Неожиданно со стороны кухонной двери донесся недовольный кашель, и я вдруг обнаружила себя в объятиях Измайлова, сидящей прямиком на кухонном столе и распутно обхватившей мужчину теми самыми ногами, что весь вечер сводили его с ума. Машка – как я, блин, могла про нее забыть! – раздраженным тоном произнесла:
– Вы же не собираетесь заниматься ЭТИМ прямо при мне? Потому что, хочу напомнить…
– К себе иди, – грубо оборвала я, оттолкнув ладонями трясущегося от смеха начальника и спрыгивая со стола, выпущенные полы блузы болтались поверх пояса моих штанов.

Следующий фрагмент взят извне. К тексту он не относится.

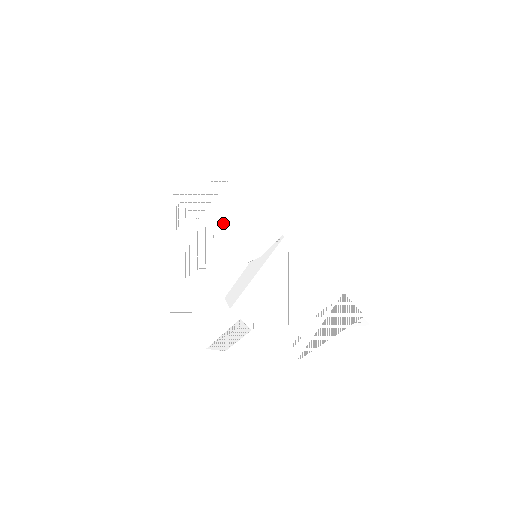
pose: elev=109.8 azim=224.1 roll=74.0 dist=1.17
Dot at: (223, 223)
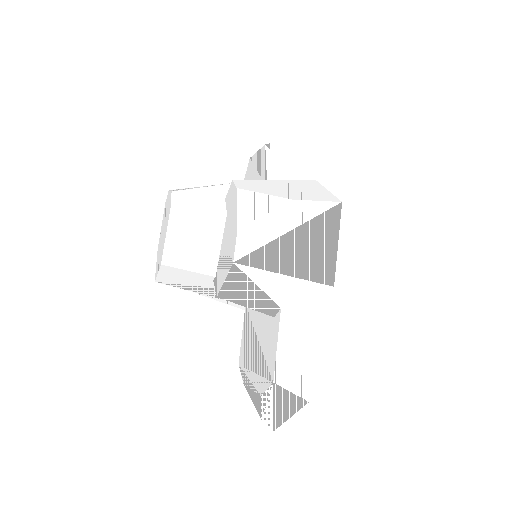
Dot at: (280, 155)
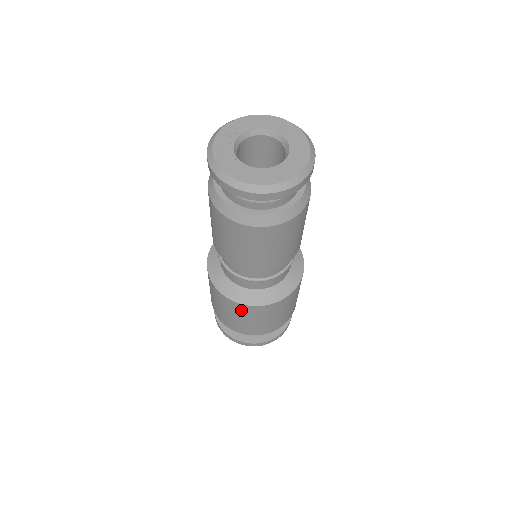
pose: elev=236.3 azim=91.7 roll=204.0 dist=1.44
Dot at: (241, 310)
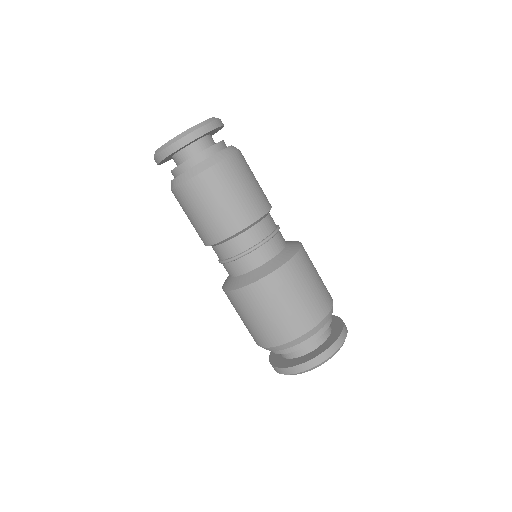
Dot at: (260, 294)
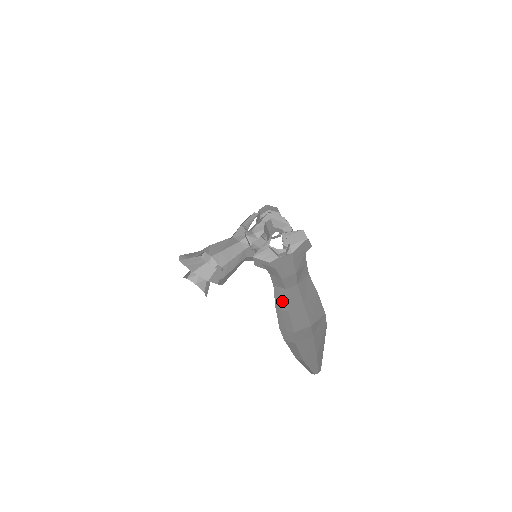
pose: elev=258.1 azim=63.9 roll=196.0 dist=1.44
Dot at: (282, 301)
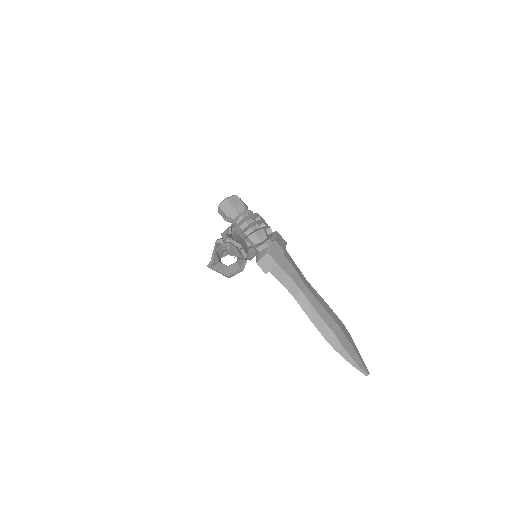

Как я могла настолько забыться? Определенно, от близкого присутствия Измайлова что-то сдвигается в моих мозгах. И он еще планирует работать вместе!
Девчонка фыркнула, но послушалась.
– Е-мое! – я уткнулась лбом в торчащую из полурасстегнутой рубашки грудь начальника, чувствуя, как пылают от неловкости мои щеки. – Нас застукали на горяченьком. И кто? Ребенок, которого мне вверили под опеку.
– Можем поехать ко мне, – предложил Андрей, перебирая мои волосы.
– Не думаю, что на самом деле готова к этому, – призналась честно и подняла лицо к Измайлову. – Так что все даже к лучшему. Чаю?
– Он мне сейчас не поможет, – легко хмыкнул тот, а я расслабилась, так как исподволь ожидала как минимум раздражения. – Придется сегодня опять засыпать одному.
Возле входной двери я получила на прощание еще один поцелуй, который почти заставил все бросить и отправиться вслед за мужчиной в закат. Чувствуя жар во всем теле, заварила себе ромашку в надежде снизить градус впечатлений от происходящего. На середине чашки на кухне нарисовалась Машка.
– Ну ты и шлюха, – девица покачала головой, глядя на меня словно мать, которая застала несовершеннолетнюю дочь за грехопадением. А, на минуточку, мне в затылок уже дышит тридцатник и грозится вот-вот догнать, так что не сопливой девчонке читать мне на ночь морали.
– Пошла вон в свою комнату, – глядя прямо в глаза обнаглевшей племянницы, размеренно произнесла я. – И нечего рассуждать о том, что тебя не касается, мала еще слишком, – и с невозмутимым видом сделала очередной глоток.
То ли ромашка благотворно подействовала, то ли работа с психологом, но я, наконец, смогла перестать себя чувствовать виноватой перед младшей родственницей и несуразно мягким поведением лепить пластырь на эту самую несуществующую рану.
– Ты же не думаешь, что я буду молчать о том, что видела? – вопреки моему внутреннему ощущению гармонии Машка никак не могла угомониться: – Мама и бабушка обязательно все узнают.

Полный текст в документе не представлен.